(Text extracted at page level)
================

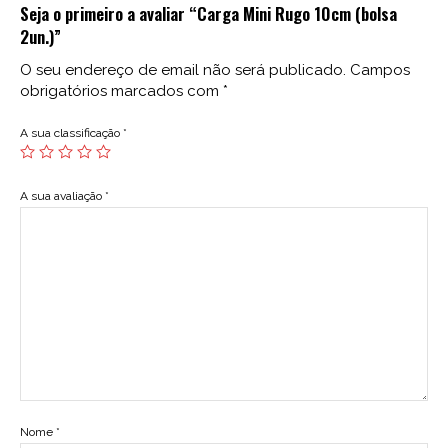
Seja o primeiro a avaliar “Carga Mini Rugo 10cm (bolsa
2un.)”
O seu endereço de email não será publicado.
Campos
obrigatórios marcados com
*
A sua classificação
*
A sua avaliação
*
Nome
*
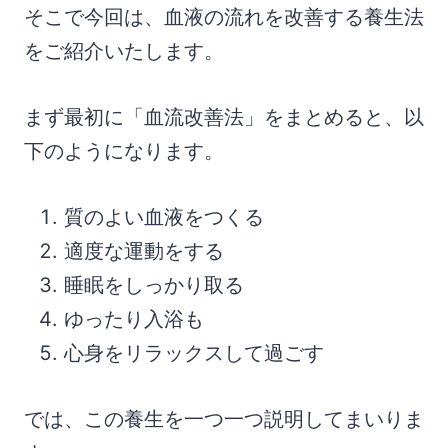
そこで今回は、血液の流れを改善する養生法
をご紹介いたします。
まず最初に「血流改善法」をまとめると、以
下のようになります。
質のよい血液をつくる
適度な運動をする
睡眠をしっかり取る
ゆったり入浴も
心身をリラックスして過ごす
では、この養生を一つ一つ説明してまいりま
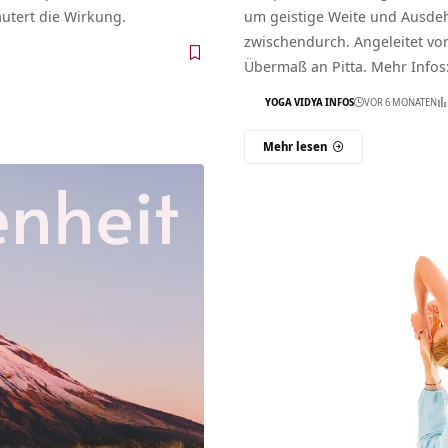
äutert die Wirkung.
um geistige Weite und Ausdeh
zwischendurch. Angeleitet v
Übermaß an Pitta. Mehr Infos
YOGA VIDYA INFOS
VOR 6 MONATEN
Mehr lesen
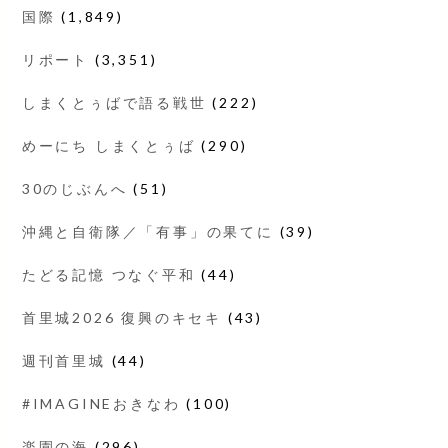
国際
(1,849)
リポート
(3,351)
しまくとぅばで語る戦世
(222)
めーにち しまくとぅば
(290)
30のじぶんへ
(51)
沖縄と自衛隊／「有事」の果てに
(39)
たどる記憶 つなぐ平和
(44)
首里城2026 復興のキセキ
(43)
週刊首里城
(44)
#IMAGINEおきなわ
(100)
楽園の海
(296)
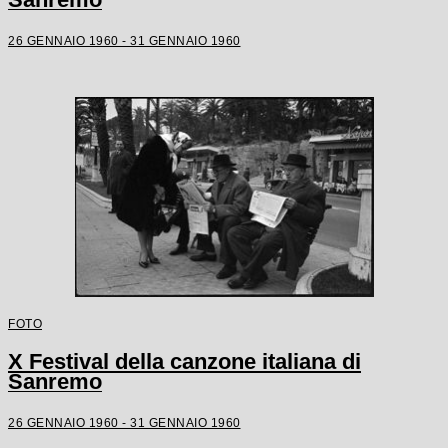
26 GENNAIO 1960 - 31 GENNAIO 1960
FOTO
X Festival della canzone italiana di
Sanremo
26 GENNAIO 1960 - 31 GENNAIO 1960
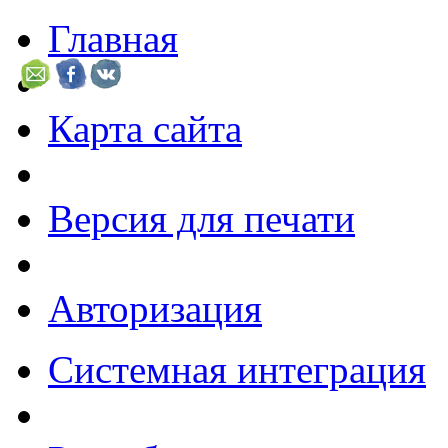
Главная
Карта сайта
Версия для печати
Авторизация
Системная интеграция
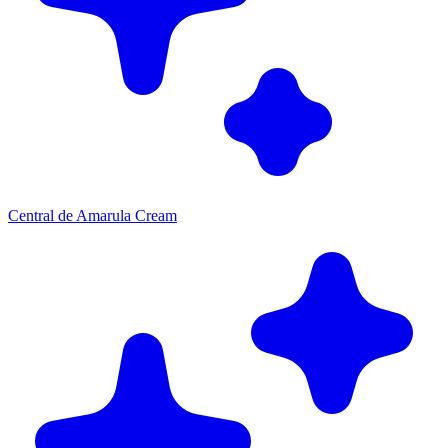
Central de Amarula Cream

================

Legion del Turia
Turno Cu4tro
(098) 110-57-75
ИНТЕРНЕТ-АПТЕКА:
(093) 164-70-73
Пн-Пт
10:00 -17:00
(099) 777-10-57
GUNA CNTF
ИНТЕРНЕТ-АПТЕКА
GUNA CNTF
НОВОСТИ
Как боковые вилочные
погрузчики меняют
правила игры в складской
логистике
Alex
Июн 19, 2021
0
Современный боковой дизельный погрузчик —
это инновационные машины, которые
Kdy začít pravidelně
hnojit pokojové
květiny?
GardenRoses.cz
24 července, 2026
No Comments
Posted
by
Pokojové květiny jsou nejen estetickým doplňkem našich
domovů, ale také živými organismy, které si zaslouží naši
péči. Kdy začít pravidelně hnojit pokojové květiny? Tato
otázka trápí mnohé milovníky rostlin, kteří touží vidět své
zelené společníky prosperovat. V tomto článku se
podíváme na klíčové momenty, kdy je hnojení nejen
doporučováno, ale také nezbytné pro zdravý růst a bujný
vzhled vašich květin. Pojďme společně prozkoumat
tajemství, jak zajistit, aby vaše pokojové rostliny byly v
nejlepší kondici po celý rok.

================

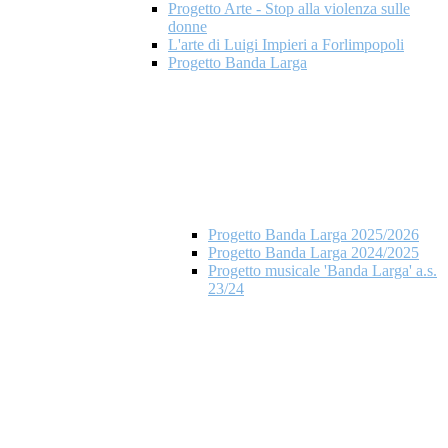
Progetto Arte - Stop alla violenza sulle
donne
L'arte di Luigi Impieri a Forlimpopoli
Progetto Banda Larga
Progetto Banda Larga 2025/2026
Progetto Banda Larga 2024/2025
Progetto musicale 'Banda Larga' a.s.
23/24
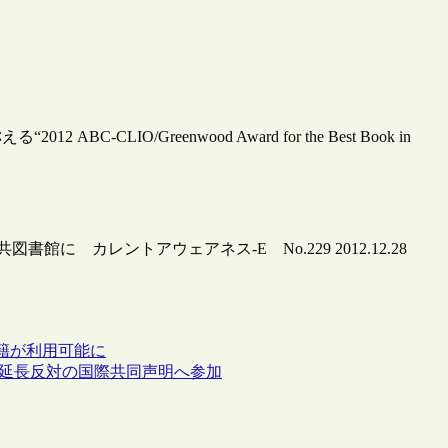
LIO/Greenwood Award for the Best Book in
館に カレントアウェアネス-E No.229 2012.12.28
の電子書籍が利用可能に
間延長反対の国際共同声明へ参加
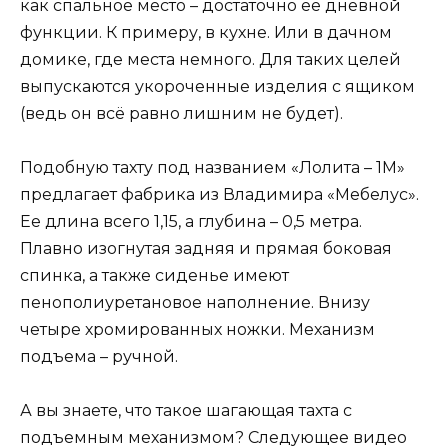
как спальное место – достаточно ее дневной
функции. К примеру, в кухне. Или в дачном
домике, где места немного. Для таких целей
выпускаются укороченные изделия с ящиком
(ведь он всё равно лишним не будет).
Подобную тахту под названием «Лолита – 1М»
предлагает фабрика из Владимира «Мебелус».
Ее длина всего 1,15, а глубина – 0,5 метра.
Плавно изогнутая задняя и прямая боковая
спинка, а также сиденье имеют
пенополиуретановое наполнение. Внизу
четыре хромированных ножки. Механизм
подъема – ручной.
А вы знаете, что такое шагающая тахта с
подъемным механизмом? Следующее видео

================

EXERCISE OBJECTIVE :: Please tally the lines of the material that contain the string "Banda" and reply with the number alone.

RESULT :: 4